We are going to train the model on those observations that occurred before the year 2005, and predict for those observations during 2005.


In [None]:
library(ISLR)
attach(Smarket)

# The object train is a vector of 1,250 elements, corresponding to the observations in our data set. The elements of the 
# vector that correspond to observations that occurred before 2005 are set to TRUE as they satisfy the condition. 
# whereas those that correspond to observations in 2005 are set to FALSE. 
train = Year<2005

# train is a Boolean vector, since its elements are TRUE and FALSE. So the TRUE and FALSE values corresponding to each row
# will let you subset rows or columns of a matrix. For instance, the command Smarket[!train,] would pick out a submatrix of the
# stock market dataset, corresponding to dates in 2005, since those are the ones for which the elements of train are FALSE and 
# `!` operator will reverse the elements of train vector.
Smarket.2005= Smarket[!train,]

# Check the dimensions of Smarket.2005
dim(Smarket.2005)

# Save the Direction values corresponding to 2005 dates.
Direction.2005 = Direction[!train]

In [None]:
library(MASS)
lda.fit=lda(Direction∼Lag1+Lag2 ,data=Smarket ,subset=train)
lda.fit

The model output indicates that $\hat{π}_1$ = 0.492 and $\hat{π}_2$ = 0.508 i'e 49.2% of the observations correspond to days during which the market went down. These are the average probabilities of each predictor within each class, and are used by LDA as estimates of μk. 

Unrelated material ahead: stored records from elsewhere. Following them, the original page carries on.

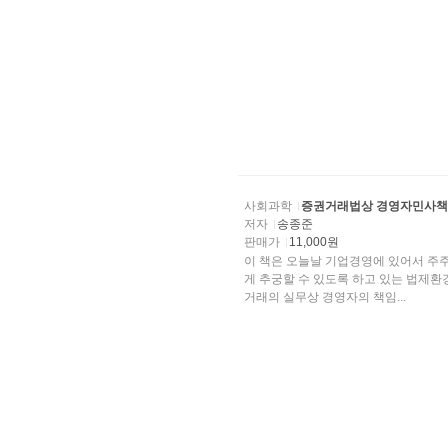
사회과학
증권거래법상 경영자민사
저자
송종준
판매가
11,000원
이 책은 오늘날 기업경영에 있어서 주
게 추궁할 수 있도록 하고 있는 법제환경의 일반적인 변화를 수용한 이론적 연구로서, 앞으로 증권
거래의 실무상 경영자의 책임...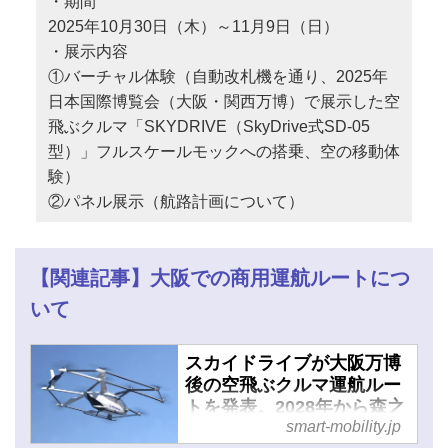
・期間
2025年10月30日（木）～11月9日（日）
・展示内容
①バーチャル体験（自動改札機を通り、2025年
日本国際博覧会（大阪・関西万博）で展示した空
飛ぶクルマ「SKYDRIVE（SkyDrive式SD-05
型）」フルスケールモックへの搭乗、空の移動体
験）
②パネル展示（航路計画について）
【関連記事】大阪での商用運航ルートにつ
いて
スカイドライブが大阪万博
後の空飛ぶクルマ運航ルー
トを発表。2028年から森之
smart-mobility.jp
宮エリアでサービス開始へ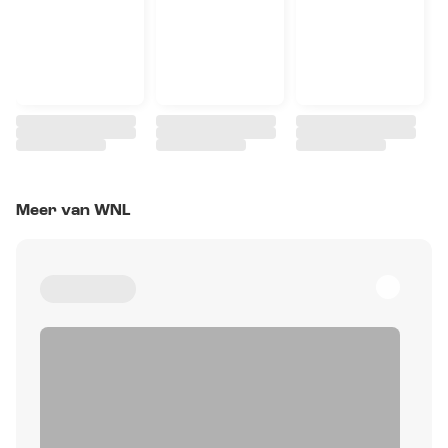
Meer van WNL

The probabilities suggest there is a tendency for the last 2 days’ returns to be negative on days when the market increases and a tendency for the last 2 days’ returns to be positive on days when the market declines. The coefficients of linear discriminants output are used to form the LDA decision rule. If −0.642×Lag1−0.514×Lag2 is large, then the LDA classifier will predict a market increase, and if it is small, then the LDA classifier will predict a market decline. The plot() function produces plots of the linear discriminants, obtained by computing −0.642 × Lag1 − 0.514 × Lag2 for each of the training observations.

In [None]:
plot(lda.fit)

The predict() function returns a list with three elements. The first element, class, contains LDA’s predictions about the movement of the market. The second element, posterior, is a matrix whose kth column contains the posterior probability that the corresponding observation belongs to the kth class. Finally, x contains the linear discriminants.

In [None]:
lda.pred=predict(lda.fit, Smarket.2005)
names(lda.pred)

In [None]:
lda.class =lda.pred$class
table(lda.class ,Direction.2005)

mean(lda.class == Direction.2005)

Applying a 50% threshold to the posterior probabilities allows us to recreate the predictions contained in lda.pred$class

In [None]:
sum(lda.pred$posterior[ ,1]>=0.5)

sum(lda.pred$posterior[,1]<0.5)

In [None]:
lda.pred$posterior[1:20 ,1]
lda.class[1:20]

If we wanted to use a posterior probability threshold other than 50% in order to make predictions, then we could easily do so. For instance, suppose that we wish to predict a market decrease only if we are very certain that the market will indeed decrease on that day—say, if the posterior probability is at least 90%.

In [None]:
sum(lda.pred$posterior[,1]>.9)

No days in 2005 meet that threshold! In fact, the greatest posterior probability of decrease in all of 2005 was 52.02%.